# Underwater shots



## pugsly (Sep 11, 2006)

Thought I would get some shots of some turtles last week, and remembered my camera was water proof so stuck it in the tank and got some great shots, this little camera takes some excellent shots, couldn't recommed it enough (Pentax Optio WPI), anyway, here's a few for you. 

Anyone else use underwater cameras for reptile shots>? I'd love to catch a EWD underwater one day, would be amazing.


----------



## lizardboy_ryan (Sep 11, 2006)

nice turtles. They are cool pictures. My brother has a water proof camera and when he take pics in the water they always turn out a bit blurred


----------



## Pythoninfinite (Sep 11, 2006)

You should be able to do the EWD shots Pugs, just get that shirt off &amp; dive!

J.


----------



## pugsly (Sep 11, 2006)

PMSL Be quite you! 

Ill ring your misses and you will be in big trouble!


----------



## RevDaniel (Sep 11, 2006)

Great pictures. Good camera you have.


----------



## olivehydra (Sep 11, 2006)

Nice pics, must get me one of those cameras


----------



## cam (Sep 11, 2006)

Yes very nice


----------



## Saz (Sep 11, 2006)

Very Cute!!!!


----------



## pugsly (Sep 11, 2006)

No one else with an underwater camera?


----------



## Wrasse (Sep 11, 2006)

Love the second photo, can see him thinking...

WTH is that ????


----------



## pugsly (Sep 11, 2006)

Eastern Long Neck. Cute little guy too!


----------



## Firesnake (Sep 11, 2006)

cute turtle!


----------



## Hickson (Sep 11, 2006)

pugsly said:


> No one else with an underwater camera?



I took these last year with one of those Kodak disposable underwater jobs

























Hix


----------



## pugsly (Sep 11, 2006)

Nice Hixie, I used them for a while actually, but what a difference this camera makes, well you have seen it! lol.

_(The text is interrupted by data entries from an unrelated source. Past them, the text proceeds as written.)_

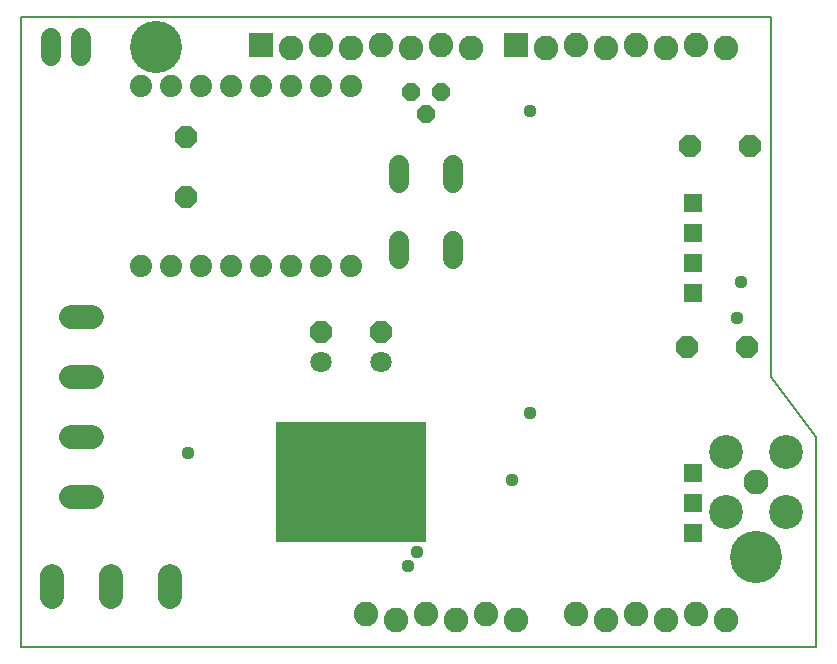
<source format=gbs>
G75*
G70*
%OFA0B0*%
%FSLAX24Y24*%
%IPPOS*%
%LPD*%
%AMOC8*
5,1,8,0,0,1.08239X$1,22.5*
%
%ADD10C,0.0080*%
%ADD11R,0.5000X0.4000*%
%ADD12R,0.0595X0.0595*%
%ADD13OC8,0.0710*%
%ADD14C,0.0710*%
%ADD15OC8,0.0600*%
%ADD16C,0.0680*%
%ADD17C,0.0820*%
%ADD18R,0.0820X0.0820*%
%ADD19C,0.0830*%
%ADD20C,0.1130*%
%ADD21C,0.0785*%
%ADD22C,0.0740*%
%ADD23C,0.0440*%
%ADD24C,0.1740*%
%ADD25R,0.0476X0.0476*%
D10*
X002503Y000180D02*
X029003Y000180D01*
X029003Y007180D01*
X027503Y009180D01*
X027503Y021180D01*
X002503Y021180D01*
X002503Y000180D01*
D11*
X013503Y005680D03*
D12*
X024903Y005980D03*
X024903Y004980D03*
X024903Y003980D03*
X024903Y011980D03*
X024903Y012980D03*
X024903Y013980D03*
X024903Y014980D03*
D13*
X024803Y016880D03*
X026803Y016880D03*
X026703Y010180D03*
X024703Y010180D03*
X014503Y010680D03*
X012503Y010680D03*
X008003Y015180D03*
X008003Y017180D03*
D14*
X012503Y009680D03*
X014503Y009680D03*
D15*
X016003Y017930D03*
X015503Y018680D03*
X016503Y018680D03*
D16*
X016893Y016260D02*
X016893Y015660D01*
X015113Y015660D02*
X015113Y016260D01*
X015113Y013700D02*
X015113Y013100D01*
X016893Y013100D02*
X016893Y013700D01*
X004503Y019880D02*
X004503Y020480D01*
X003503Y020480D02*
X003503Y019880D01*
D17*
X011503Y020130D03*
X012503Y020230D03*
X013503Y020130D03*
X014503Y020230D03*
X015503Y020130D03*
X016503Y020230D03*
X017503Y020130D03*
X020003Y020130D03*
X021003Y020230D03*
X022003Y020130D03*
X023003Y020230D03*
X024003Y020130D03*
X025003Y020230D03*
X026003Y020130D03*
X025003Y001280D03*
X024003Y001080D03*
X023003Y001280D03*
X022003Y001080D03*
X021003Y001280D03*
X019003Y001080D03*
X018003Y001280D03*
X017003Y001080D03*
X016003Y001280D03*
X015003Y001080D03*
X014003Y001280D03*
X026003Y001080D03*
D18*
X019003Y020230D03*
X010503Y020230D03*
D19*
X027003Y005680D03*
D20*
X025999Y004676D03*
X028007Y004676D03*
X028007Y006684D03*
X025999Y006684D03*
D21*
X007472Y002540D02*
X007472Y001835D01*
X005503Y001835D02*
X005503Y002540D01*
X003535Y002540D02*
X003535Y001835D01*
X004151Y005196D02*
X004856Y005196D01*
X004856Y007164D02*
X004151Y007164D01*
X004151Y009196D02*
X004856Y009196D01*
X004856Y011164D02*
X004151Y011164D01*
D22*
X006503Y012893D03*
X007503Y012893D03*
X008503Y012893D03*
X009503Y012893D03*
X010503Y012893D03*
X011503Y012893D03*
X012503Y012893D03*
X013503Y012893D03*
X013503Y018893D03*
X012503Y018893D03*
X011503Y018893D03*
X010503Y018893D03*
X009503Y018893D03*
X008503Y018893D03*
X007503Y018893D03*
X006503Y018893D03*
D23*
X019453Y018030D03*
X026503Y012330D03*
X026353Y011130D03*
X019453Y007980D03*
X018853Y005730D03*
X015703Y003330D03*
X015403Y002880D03*
X008053Y006630D03*
D24*
X027003Y003180D03*
X007003Y020180D03*
D25*
X011503Y007180D03*
X011503Y006180D03*
X011503Y005180D03*
X012503Y005180D03*
X013503Y005180D03*
X014503Y005180D03*
X015503Y005180D03*
X015503Y006180D03*
X015503Y007180D03*
X015503Y004180D03*
X014503Y004180D03*
X013503Y004180D03*
X012503Y004180D03*
X011503Y004180D03*
M02*

</source>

I have some underwater shots from a cruise Ill post when I find them of some snakes I saw.


----------



## Hickson (Sep 11, 2006)

The good thing about those cameras was I could take it down to about 5 metres without any worries, maybe even more. I had as look yesterday and I couldn't find a digital camera that can do better than 3 metres.



Hix


----------



## peterjohnson64 (Sep 11, 2006)

Who is the best herp photogtrapher? PUGSLY!!!!


----------



## grimbeny (Sep 11, 2006)

Yeah they r really good pics.


----------



## pugsly (Sep 11, 2006)

Yeah thats right Hix. You can get them but the covers cost as much as the Camera, I think Fuji and Sony make water proof casing to 10m.


----------



## pugsly (Sep 11, 2006)

Not an underwater shot but a couple of Pics from Vanuatu.


----------



## Tatelina (Sep 11, 2006)

I can buy a waterproof casing for my digital camera but I am much too paranoid of ruining it to ever try it out...Besides..I never get any oppurtunities to take under water shots.. 
But they look good! good work!
Even the disposable camera shots are pretty good!


----------



## Tatelina (Sep 11, 2006)

pugsly said:


> Not an underwater shot but a couple of Pics from Vanuatu.


hey wow! whats that??!? That looks awesome!


----------



## pugsly (Sep 11, 2006)

Sea Snake, no idea of the sp name..


----------



## Gordon (Sep 11, 2006)

nawwwwwww i want a turty are they hard to look after? i have shark photos when i swam with them it was fun


----------



## pugsly (Sep 11, 2006)

Pics or it didnt happen Gordon!

Pm Pete (peterjohnson64) he wil give ya ll the info you need.


----------



## Gordon (Sep 11, 2006)

um i dont no how to put pics on sum1 elses thread


----------



## Gordon (Sep 11, 2006)

shall i just make a new 1 for u


----------



## Gordon (Sep 11, 2006)

pugsley i posted pics in new thread check em there awsum wow i miss swimming with them


----------



## pugsly (Sep 11, 2006)

Yeah saw them!

Now, wheres the ones of you?.. :wink:


----------



## Hickson (Sep 12, 2006)

pugsly said:


> Sea Snake, no idea of the sp name..



Looks like _Laticauda laticaudata_.



Hix


----------



## scotchbo (Sep 12, 2006)

i can't get over how clear they are pugsley you wouldnt even know they were underwater if you didnt tell anyone there crystal clear mate well done


----------